Zaplanowałam odwiedzić nowe miejsca, wzięłam więc ze sobą mapę; jednak nie taką turystyczną, lecz z zaznaczonymi oddziałami i ich numerami. Znajdując słupki oddziałowe, zawsze odnajduje się drogę do domu.
Co jakiś czas pojawiało się słońce, a lekkie podmuchy wiatru strącały z drzew liście. Było wyjątkowo nastrojowo.
Zdziwiła mnie ilość powalonych drzew; ślad ostatnich wichur.
Widać, że leśnicy porządkują teren, jednak niektóre wyrwane z korzeniami drzewa jeszcze tarasują leśne ścieżki. Zaobserwowałam również, że niektóre są niebezpiecznie oparte o sąsiadujące, stojące drzewa. Jest to bardzo niebezpieczne; nawet jeżeli nie ma zakazu wstępu do lasu, należy zachować czujność.
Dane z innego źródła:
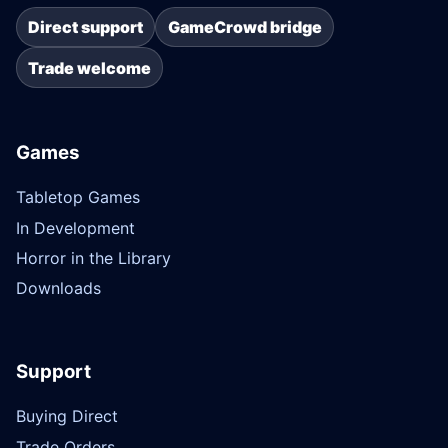
Direct support
GameCrowd bridge
Trade welcome
Games
Tabletop Games
In Development
Horror in the Library
Downloads
Support
Buying Direct
Trade Orders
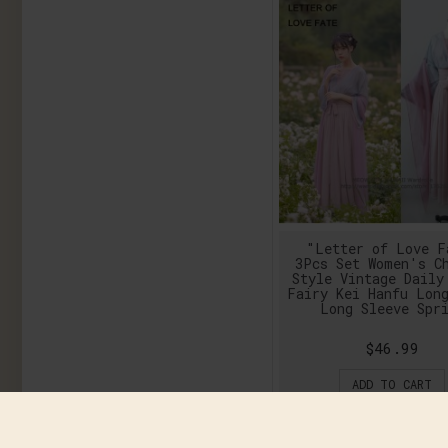
"Letter of Love F
3Pcs Set Women's C
Style Vintage Daily
Fairy Kei Hanfu Lon
Long Sleeve Spr
$46.99
ADD TO CART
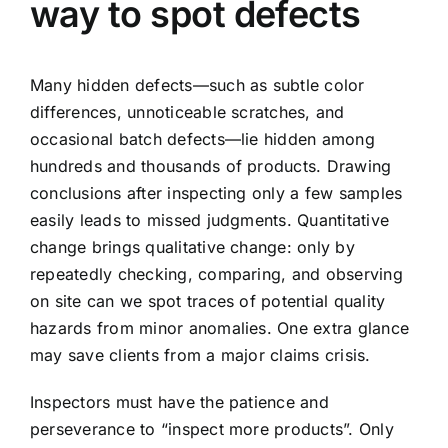
way to spot defects
Many hidden defects—such as subtle color
differences, unnoticeable scratches, and
occasional batch defects—lie hidden among
hundreds and thousands of products. Drawing
conclusions after inspecting only a few samples
easily leads to missed judgments. Quantitative
change brings qualitative change: only by
repeatedly checking, comparing, and observing
on site can we spot traces of potential quality
hazards from minor anomalies. One extra glance
may save clients from a major claims crisis.
Inspectors must have the patience and
perseverance to “inspect more products”. Only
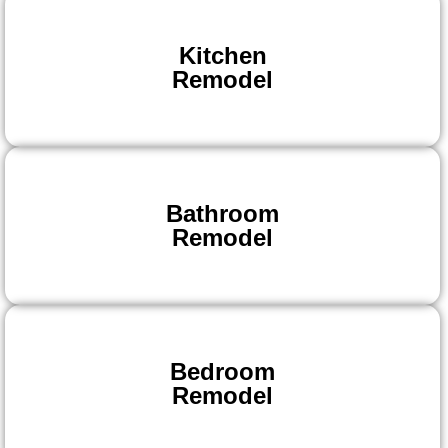
Kitchen
Remodel
Bathroom
Remodel
Bedroom
Remodel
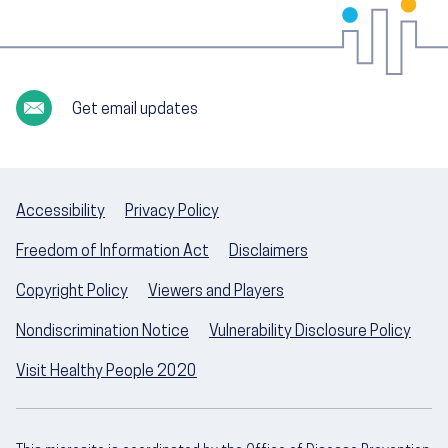
Get email updates
Accessibility
Privacy Policy
Freedom of Information Act
Disclaimers
Copyright Policy
Viewers and Players
Nondiscrimination Notice
Vulnerability Disclosure Policy
Visit Healthy People 2020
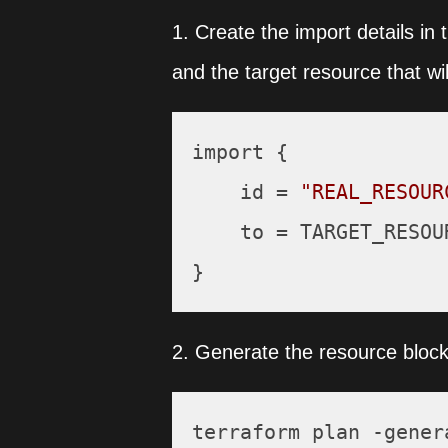
1. Create the import details in 
and the target resource that wil
import {

    id = 
"REAL_RESOUR
    to = TARGET_RESOUR
2. Generate the resource block 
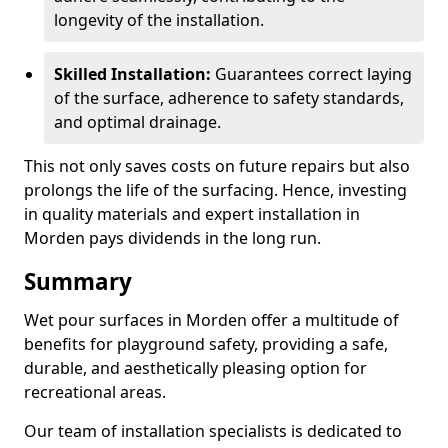
longevity of the installation.
Skilled Installation:
Guarantees correct laying
of the surface, adherence to safety standards,
and optimal drainage.
This not only saves costs on future repairs but also
prolongs the life of the surfacing. Hence, investing
in quality materials and expert installation in
Morden pays dividends in the long run.
Summary
Wet pour surfaces in Morden offer a multitude of
benefits for playground safety, providing a safe,
durable, and aesthetically pleasing option for
recreational areas.
Our team of installation specialists is dedicated to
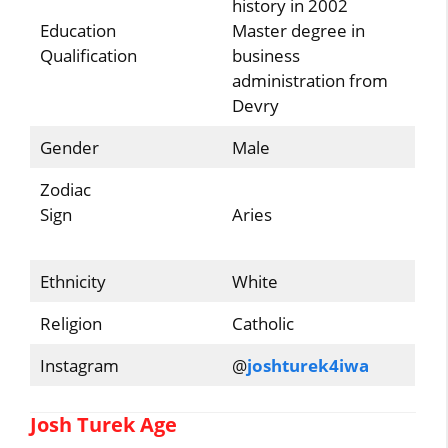
history in 2002
Education
Master degree in
Qualification
business
administration from
Devry
Gender
Male
Zodiac
Sign
Aries
Ethnicity
White
Religion
Catholic
Instagram
@
joshturek4iwa
Josh Turek Age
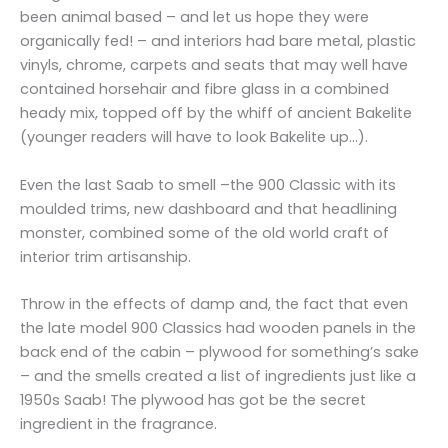
been animal based – and let us hope they were
organically fed! – and interiors had bare metal, plastic
vinyls, chrome, carpets and seats that may well have
contained horsehair and fibre glass in a combined
heady mix, topped off by the whiff of ancient Bakelite
(younger readers will have to look Bakelite up…).
Even the last Saab to smell –the 900 Classic with its
moulded trims, new dashboard and that headlining
monster, combined some of the old world craft of
interior trim artisanship.
Throw in the effects of damp and, the fact that even
the late model 900 Classics had wooden panels in the
back end of the cabin – plywood for something’s sake
– and the smells created a list of ingredients just like a
1950s Saab! The plywood has got be the secret
ingredient in the fragrance.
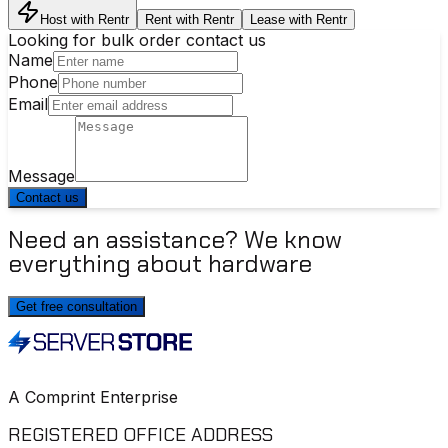
Host with Rentr
Rent with Rentr
Lease with Rentr
Looking for bulk order contact us
Name
Phone
Email
Message
Contact us
Need an assistance? We know
everything about hardware
Get free consultation
A Comprint Enterprise
REGISTERED OFFICE ADDRESS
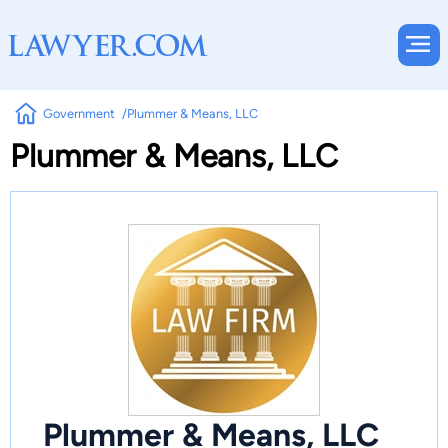
Government
Plummer & Means, LLC
Plummer & Means, LLC
Plummer & Means, LLC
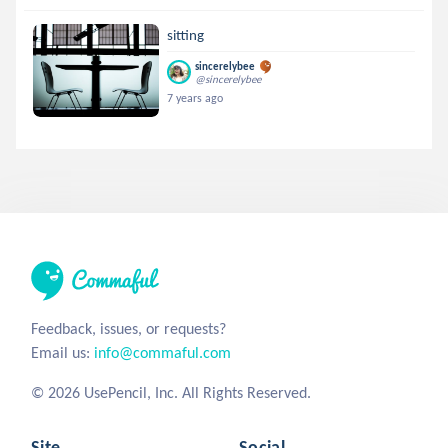
sitting
sincerelybee
@sincerelybee
7 years ago
Feedback, issues, or requests?
Email us:
info@commaful.com
© 2026 UsePencil, Inc. All Rights Reserved.
Site
Social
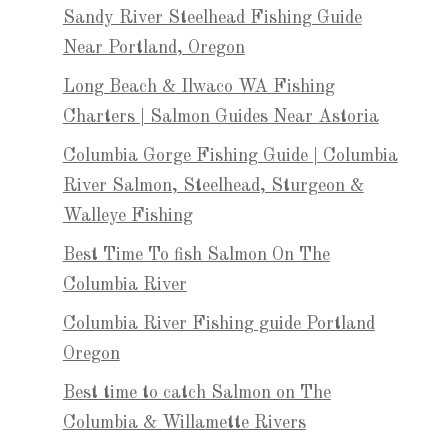
Sandy River Steelhead Fishing Guide
Near Portland, Oregon
Long Beach & Ilwaco WA Fishing
Charters | Salmon Guides Near Astoria
Columbia Gorge Fishing Guide | Columbia
River Salmon, Steelhead, Sturgeon &
Walleye Fishing
Best Time To fish Salmon On The
Columbia River
Columbia River Fishing guide Portland
Oregon
Best time to catch Salmon on The
Columbia & Willamette Rivers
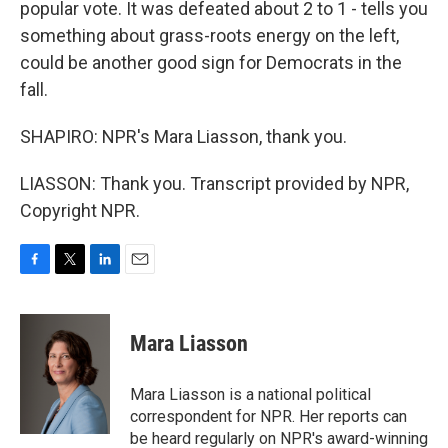
popular vote. It was defeated about 2 to 1 - tells you
something about grass-roots energy on the left,
could be another good sign for Democrats in the
fall.
SHAPIRO: NPR's Mara Liasson, thank you.
LIASSON: Thank you. Transcript provided by NPR,
Copyright NPR.
F
T
L
E
a
w
i
m
c
i
n
a
e
t
k
i
Mara Liasson
b
t
e
l
o
e
d
o
r
I
Mara Liasson is a national political
k
n
correspondent for NPR. Her reports can
be heard regularly on NPR's award-winning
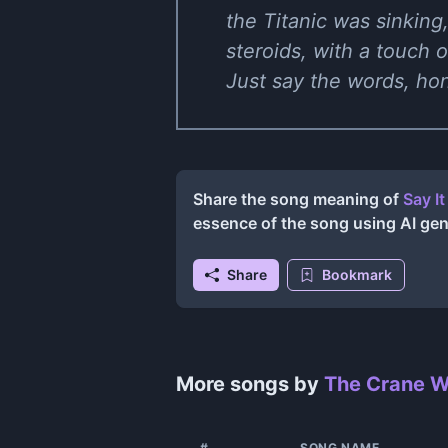
the Titanic was sinking,
steroids, with a touch 
Just say the words, hon
Share the song meaning of
Say I
essence of the song using AI ge
Share
Bookmark
More songs by
The Crane W
#
SONG NAME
Dla mnie jesienny las to CZAS (!) mchów, paproci i grzybów. I się nie zawiodłam. Szczególnie cudnie prezentują się na tle zalegających kolorowych liści. Mchy, nasączone po intensywnych opadach wodą, są intensywnie zielone. Rosną na ziemi, gałęziach, pniakach, u podstawy pni, na skałach. Podczas ciepłych dni będą powoli tę wodę oddawały, wpływając na specyficzny leśny mikroklimat.
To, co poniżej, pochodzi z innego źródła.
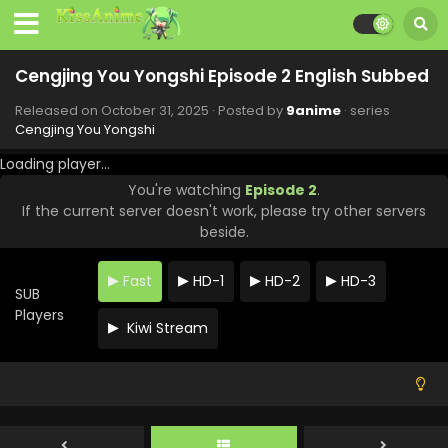
Eps 12 - Cengjing You Yongshi - January 2, 2026
Cengjing You Yongshi Episode 11 English Subbed
Cengjing You Yongshi Episode 2 English Subbed
Eps 11 - Cengjing You Yongshi - December 26, 2025
Released on
October 31, 2025
· Posted by
9anime
· series
Cengjing You Yongshi
Cengjing You Yongshi Episode 10 English
Subbed
Loading player...
Eps 10 - Cengjing You Yongshi - December 19, 2025
You're watching
Episode 2
.
If the current server doesn't work, please try other servers
Cengjing You Yongshi Episode 9 English Subbed
beside.
Eps 9 - Cengjing You Yongshi - December 12, 2025
Fast
HD-1
HD-2
HD-3
SUB
Cengjing You Yongshi Episode 8 English Subbed
Players
Kiwi Stream
Eps 8 - Cengjing You Yongshi - December 5, 2025
Cengjing You Yongshi Episode 7 English Subbed
Eps 7 - Cengjing You Yongshi - November 28, 2025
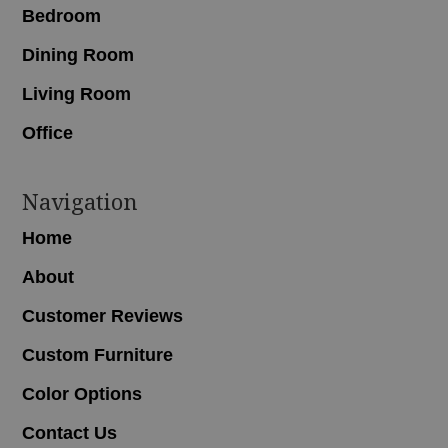
Bedroom
Dining Room
Living Room
Office
Navigation
Home
About
Customer Reviews
Custom Furniture
Color Options
Contact Us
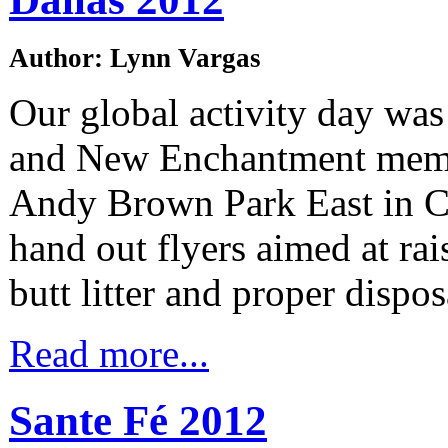
Author: Lynn Vargas
Our global activity day was
and New Enchantment mem
Andy Brown Park East in Co
hand out flyers aimed at rai
butt litter and proper dispos
Read more...
Sante Fé 2012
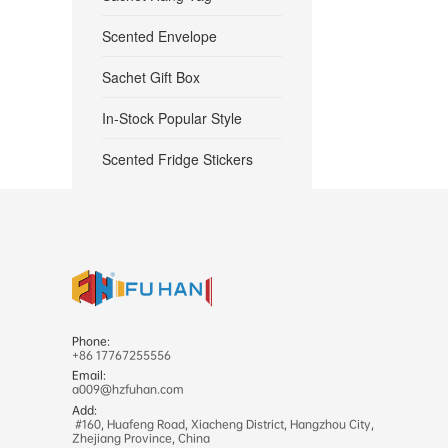
Scented Envelope
Sachet Gift Box
In-Stock Popular Style
Scented Fridge Stickers
Phone:
+86 17767255556
Email:
a009@hzfuhan.com
Add:
#160, Huafeng Road, Xiacheng District, Hangzhou City,
Zhejiang Province, China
Jesienią urokliwe są także paprocie. Wiosną i latem uwagę przykuwają kwitnące rośliny. Teraz paprocie nie mają konkurencji; u niektórych gatunków liście nie usychają na okres zimy. Będą więc zachwycać już niedługo także na tle białego śniegu.
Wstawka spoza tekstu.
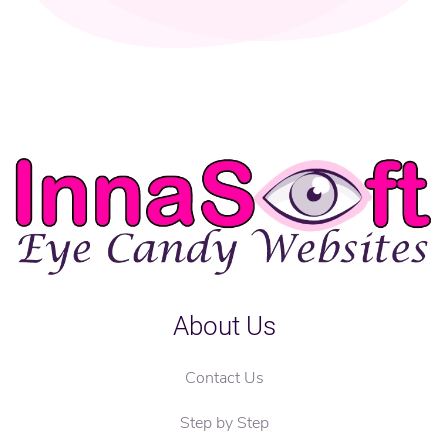
About Us
Contact Us
Step by Step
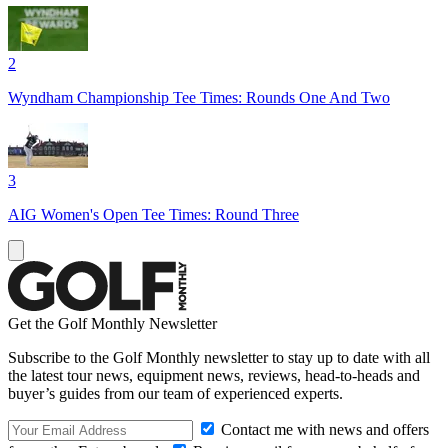
2
Wyndham Championship Tee Times: Rounds One And Two
3
AIG Women's Open Tee Times: Round Three
Get the Golf Monthly Newsletter
Subscribe to the Golf Monthly newsletter to stay up to date with all
the latest tour news, equipment news, reviews, head-to-heads and
buyer’s guides from our team of experienced experts.
Contact me with news and offers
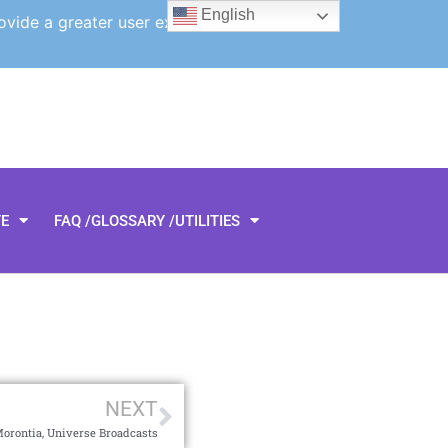
English
ovide a greater user experience.
TE
FAQ /GLOSSARY /UTILITIES
NEXT
Morontia, Universe Broadcasts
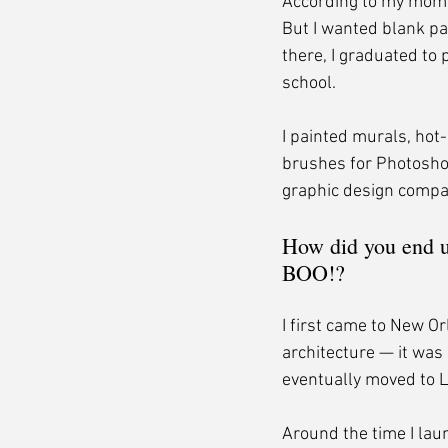
According to my mom, 
But I wanted blank pa
there, I graduated to 
school.
I painted murals, hot
brushes for Photosho
graphic design compa
How did you end u
BOO!?
I first came to New Or
architecture — it was 
eventually moved to L
Around the time I lau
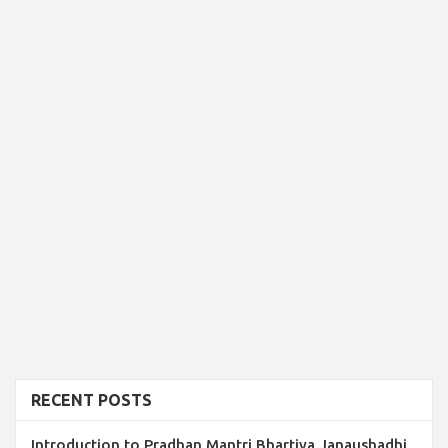
RECENT POSTS
Introduction to Pradhan Mantri Bhartiya Janaushadhi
Tej jesieni obfitość grzybów zadziwia. Obserwowałam je wyrastające ze ściółki leśnej, rosnące na pniakach, gałęziach, żywych i martwych drzewach. Zachwycił mnie galaretek kolczasty.
Po powrocie do domu znalazłam o nim informacje; dowiedziałam się, że można go jeść na surowo jako sałatkę. Jednak nawet gdybym wcześniej o tym wiedziała, nie skorzystałabym z okazji. Ja nie zbieram grzybów, tylko podziwiam i fotografuję.
Zachwycił mnie boczniak, obficie porastający pień martwego drzewa. Marzyłam o zdjęciu z taką obfitością owocników na jednym pniu.
Celem mojej wyprawy było zdjęcie uprawy, które potrzebuję do artykułu. Udało się, zrobiłam.
Życzę czytelnikom dużej ilości miłych wrażeń i wspaniałego relaksu podczas jesiennych wędrówek leśnymi ścieżkami.